Potential Cause of High Logical Reads in SQL statements

  • Select statements without Where clauses
  • Nested Select statements

The above factors lead to millions of data retrievals during a load test. Generate AWR reports and compare before, during, and after test stats to analyze the patterns

Hiring Manager: Do you have any questions for us?

1. Can you please run me through a typical day for a person in this role.

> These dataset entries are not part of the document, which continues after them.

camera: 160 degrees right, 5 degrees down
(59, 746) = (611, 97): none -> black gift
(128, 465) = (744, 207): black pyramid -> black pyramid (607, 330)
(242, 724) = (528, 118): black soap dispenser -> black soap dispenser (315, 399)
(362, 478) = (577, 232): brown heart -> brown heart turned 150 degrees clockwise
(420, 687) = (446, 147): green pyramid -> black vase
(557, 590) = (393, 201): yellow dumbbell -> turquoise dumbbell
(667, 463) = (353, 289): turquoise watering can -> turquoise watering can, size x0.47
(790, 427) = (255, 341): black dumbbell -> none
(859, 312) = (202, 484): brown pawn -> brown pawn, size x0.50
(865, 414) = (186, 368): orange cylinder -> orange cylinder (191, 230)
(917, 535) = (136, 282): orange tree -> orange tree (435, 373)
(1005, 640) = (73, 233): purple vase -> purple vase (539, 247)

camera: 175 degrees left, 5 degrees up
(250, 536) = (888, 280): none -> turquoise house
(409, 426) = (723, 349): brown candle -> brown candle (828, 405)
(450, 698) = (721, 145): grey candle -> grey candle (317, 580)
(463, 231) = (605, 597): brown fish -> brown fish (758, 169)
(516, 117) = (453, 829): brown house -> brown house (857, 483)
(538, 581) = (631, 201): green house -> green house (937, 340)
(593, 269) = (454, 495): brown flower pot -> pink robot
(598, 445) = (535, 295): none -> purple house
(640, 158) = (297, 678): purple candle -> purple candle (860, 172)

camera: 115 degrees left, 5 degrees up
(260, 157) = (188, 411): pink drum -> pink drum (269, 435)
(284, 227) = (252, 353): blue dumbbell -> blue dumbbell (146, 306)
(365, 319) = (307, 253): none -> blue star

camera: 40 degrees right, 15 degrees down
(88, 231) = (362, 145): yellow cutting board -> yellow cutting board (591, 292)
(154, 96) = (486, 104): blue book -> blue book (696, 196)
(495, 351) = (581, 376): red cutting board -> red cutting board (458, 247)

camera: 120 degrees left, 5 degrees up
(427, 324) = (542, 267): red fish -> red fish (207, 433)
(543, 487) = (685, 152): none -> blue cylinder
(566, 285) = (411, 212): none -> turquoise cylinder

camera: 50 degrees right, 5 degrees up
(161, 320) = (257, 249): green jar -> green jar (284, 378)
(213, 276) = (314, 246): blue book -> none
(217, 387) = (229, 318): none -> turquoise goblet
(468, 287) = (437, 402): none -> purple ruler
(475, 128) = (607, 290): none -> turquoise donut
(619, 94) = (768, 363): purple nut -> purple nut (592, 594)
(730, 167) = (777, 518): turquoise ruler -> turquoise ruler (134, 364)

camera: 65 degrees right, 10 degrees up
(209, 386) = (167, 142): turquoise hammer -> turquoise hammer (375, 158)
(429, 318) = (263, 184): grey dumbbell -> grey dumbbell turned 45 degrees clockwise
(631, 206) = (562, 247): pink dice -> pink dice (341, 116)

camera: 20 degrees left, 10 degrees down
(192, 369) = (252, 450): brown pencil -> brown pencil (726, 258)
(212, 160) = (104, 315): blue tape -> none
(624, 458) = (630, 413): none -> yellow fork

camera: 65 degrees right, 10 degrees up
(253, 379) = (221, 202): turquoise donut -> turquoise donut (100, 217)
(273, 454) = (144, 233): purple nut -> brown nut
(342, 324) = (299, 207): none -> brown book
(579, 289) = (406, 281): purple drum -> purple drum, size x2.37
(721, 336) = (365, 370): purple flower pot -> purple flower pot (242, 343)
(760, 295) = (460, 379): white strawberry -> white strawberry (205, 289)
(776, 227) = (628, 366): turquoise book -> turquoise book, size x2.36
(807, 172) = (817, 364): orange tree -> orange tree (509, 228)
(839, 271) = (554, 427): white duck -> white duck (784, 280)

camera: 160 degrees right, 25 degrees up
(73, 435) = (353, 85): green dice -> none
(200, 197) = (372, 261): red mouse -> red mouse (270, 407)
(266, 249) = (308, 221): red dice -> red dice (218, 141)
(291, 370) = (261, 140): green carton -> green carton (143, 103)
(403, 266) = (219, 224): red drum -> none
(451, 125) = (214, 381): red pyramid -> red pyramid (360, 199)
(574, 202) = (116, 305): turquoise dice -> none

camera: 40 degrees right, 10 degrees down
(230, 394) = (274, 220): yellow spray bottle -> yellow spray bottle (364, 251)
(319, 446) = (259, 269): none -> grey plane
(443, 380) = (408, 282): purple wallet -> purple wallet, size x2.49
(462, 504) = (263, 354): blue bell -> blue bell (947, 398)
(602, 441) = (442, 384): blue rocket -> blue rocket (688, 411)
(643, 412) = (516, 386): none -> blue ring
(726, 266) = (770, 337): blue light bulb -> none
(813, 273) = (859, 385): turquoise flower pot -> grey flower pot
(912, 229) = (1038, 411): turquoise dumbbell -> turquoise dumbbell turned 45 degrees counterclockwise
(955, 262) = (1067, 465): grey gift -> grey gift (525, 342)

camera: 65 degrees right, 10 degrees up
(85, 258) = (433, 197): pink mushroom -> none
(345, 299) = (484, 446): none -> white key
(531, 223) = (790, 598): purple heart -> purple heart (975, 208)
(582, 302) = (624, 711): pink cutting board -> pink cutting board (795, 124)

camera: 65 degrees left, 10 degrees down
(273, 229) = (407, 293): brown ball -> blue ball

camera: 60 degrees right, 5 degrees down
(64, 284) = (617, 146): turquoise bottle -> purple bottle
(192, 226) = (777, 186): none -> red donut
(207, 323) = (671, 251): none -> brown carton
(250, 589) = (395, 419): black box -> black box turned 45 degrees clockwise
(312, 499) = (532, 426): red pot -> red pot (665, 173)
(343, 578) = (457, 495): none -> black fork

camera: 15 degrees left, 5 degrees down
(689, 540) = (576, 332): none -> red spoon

I am keen to understand the responsibilities better. < Make this a discussion by asking more questions like do the People work in silos or more collaborative space, what kind of R&D is happening concerning onboarding new industry tools, and what kind of projects the team foresees in the future, any AI in scope? >

2. What should a person in this role accomplish in the first three to six months?

3. <Mid to senior positions> what is the most common reason for resignations in this company? [This helps in establishing the company’s low points in case you have multiple offers and you are weighing them]

Final Note: Thank the Interview Panel most sincerely.

< It was a great discussion; I mainly enjoyed talking about this topic and love to explore it further.

Thank you for your generous time. I appreciate it >

I hope this helps. I know interviews can be stressful, but an offer letter is not too far with a proper plan and an excellent execution. Be confident (they say fake it until you make it) and optimistic. All the very best!